What a bold project, and what a noble intent. Drive the Natchez Trace and you can almost hear America – the America of Henry Ford and FDR – rejoicing in its own good fortune. To be blessed with such a surfeit of space and beauty, and then to summon the public-spirited self-confidence to bring this 444-mile joyride into being. The Natchez Trace picnic areas and side trails were built by some of the three million young men who enrolled in FDR’s Civilian Conservation Corps, working like Trojans in exchange for board, lodging and $30 a month – $25 of which th
ey had to send home.
You may not be completely astonished to learn that the National Parkways – there are ten of them, and the Natchez Trace isn’t even the longest – are now under threat. The parkways are maintained by the National Park Service, which has lost a third of its workforce since 2002 and is currently burdened with a $12 billion maintenance backlog. One of Trump’s first actions on taking office was to slice 15 per cent off the NPS budget. His administration is also keenly exploring the privatisation of many National Park services, so it’s a decent bet that the next time I drive down the Natchez Trace those leafy picnic areas will have been replaced by Taco Bells.

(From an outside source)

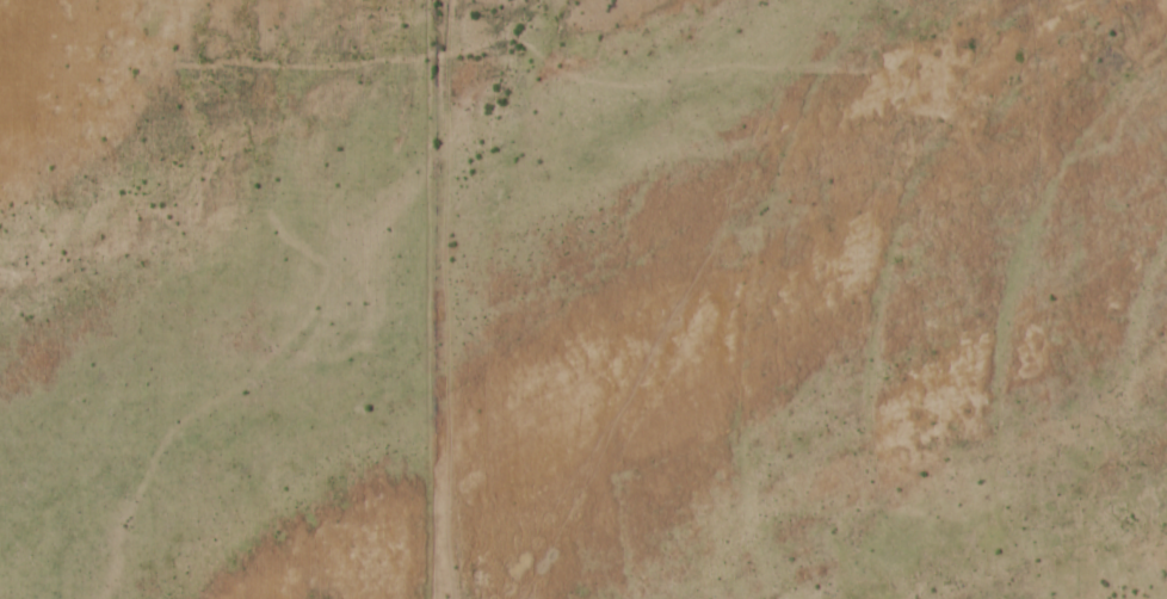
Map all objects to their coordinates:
crop: (841, 304)

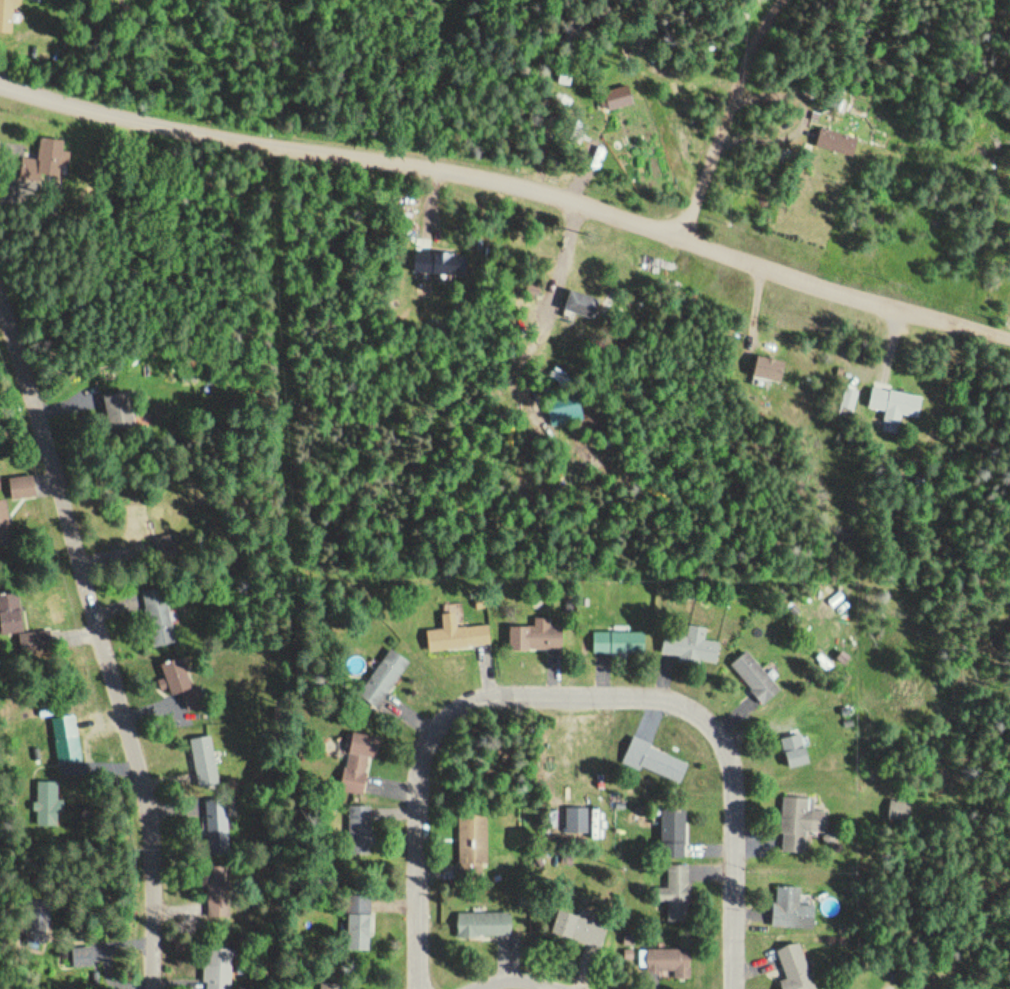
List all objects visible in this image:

If you had to ascribe the National Parkways with a single founding characteristic, it would be sincerity. From planning to realisation, it was such an earnest and well-intentioned project. From FDR to the CCC, everyone involved was inspired by the selfless hope for a better future for each and every American. All my old car guys exuded this sincerity: they were straight-up, genuine folk. In fact, I’m struggling to think of anyone I met who came across otherwise. Yet most of these people, as dictated by the polling data that informed my itinerary, had voted for one of the modern world’s most drippingly insincere personalities. Trump failed even the entry-level tests of heartfelt good faith. He only ever sounded like he meant it when he was doing people down or bigging himself up. A few weeks later, arriving in Houston to inspect the catastrophic aftermath of Hurricane Harvey, Trump delivered a tub-thumping address that came across like a campaign speech. ‘What a crowd, what a turnout!’ he yelled gleefully into the mic, in an address that made absolutely no mention of the death and devastation the city had endured. (Later that day, asked to comment on the inundation that had left hundreds of thousands homeless, he offered this classically Trumpian response: ‘Nobody has ever seen this much water. The water has never been seen like this, to this, to the extent. And it’s, uh, maybe someday going to disappear.’) Why could none of his supporters hear it? It was bewildering beyond words.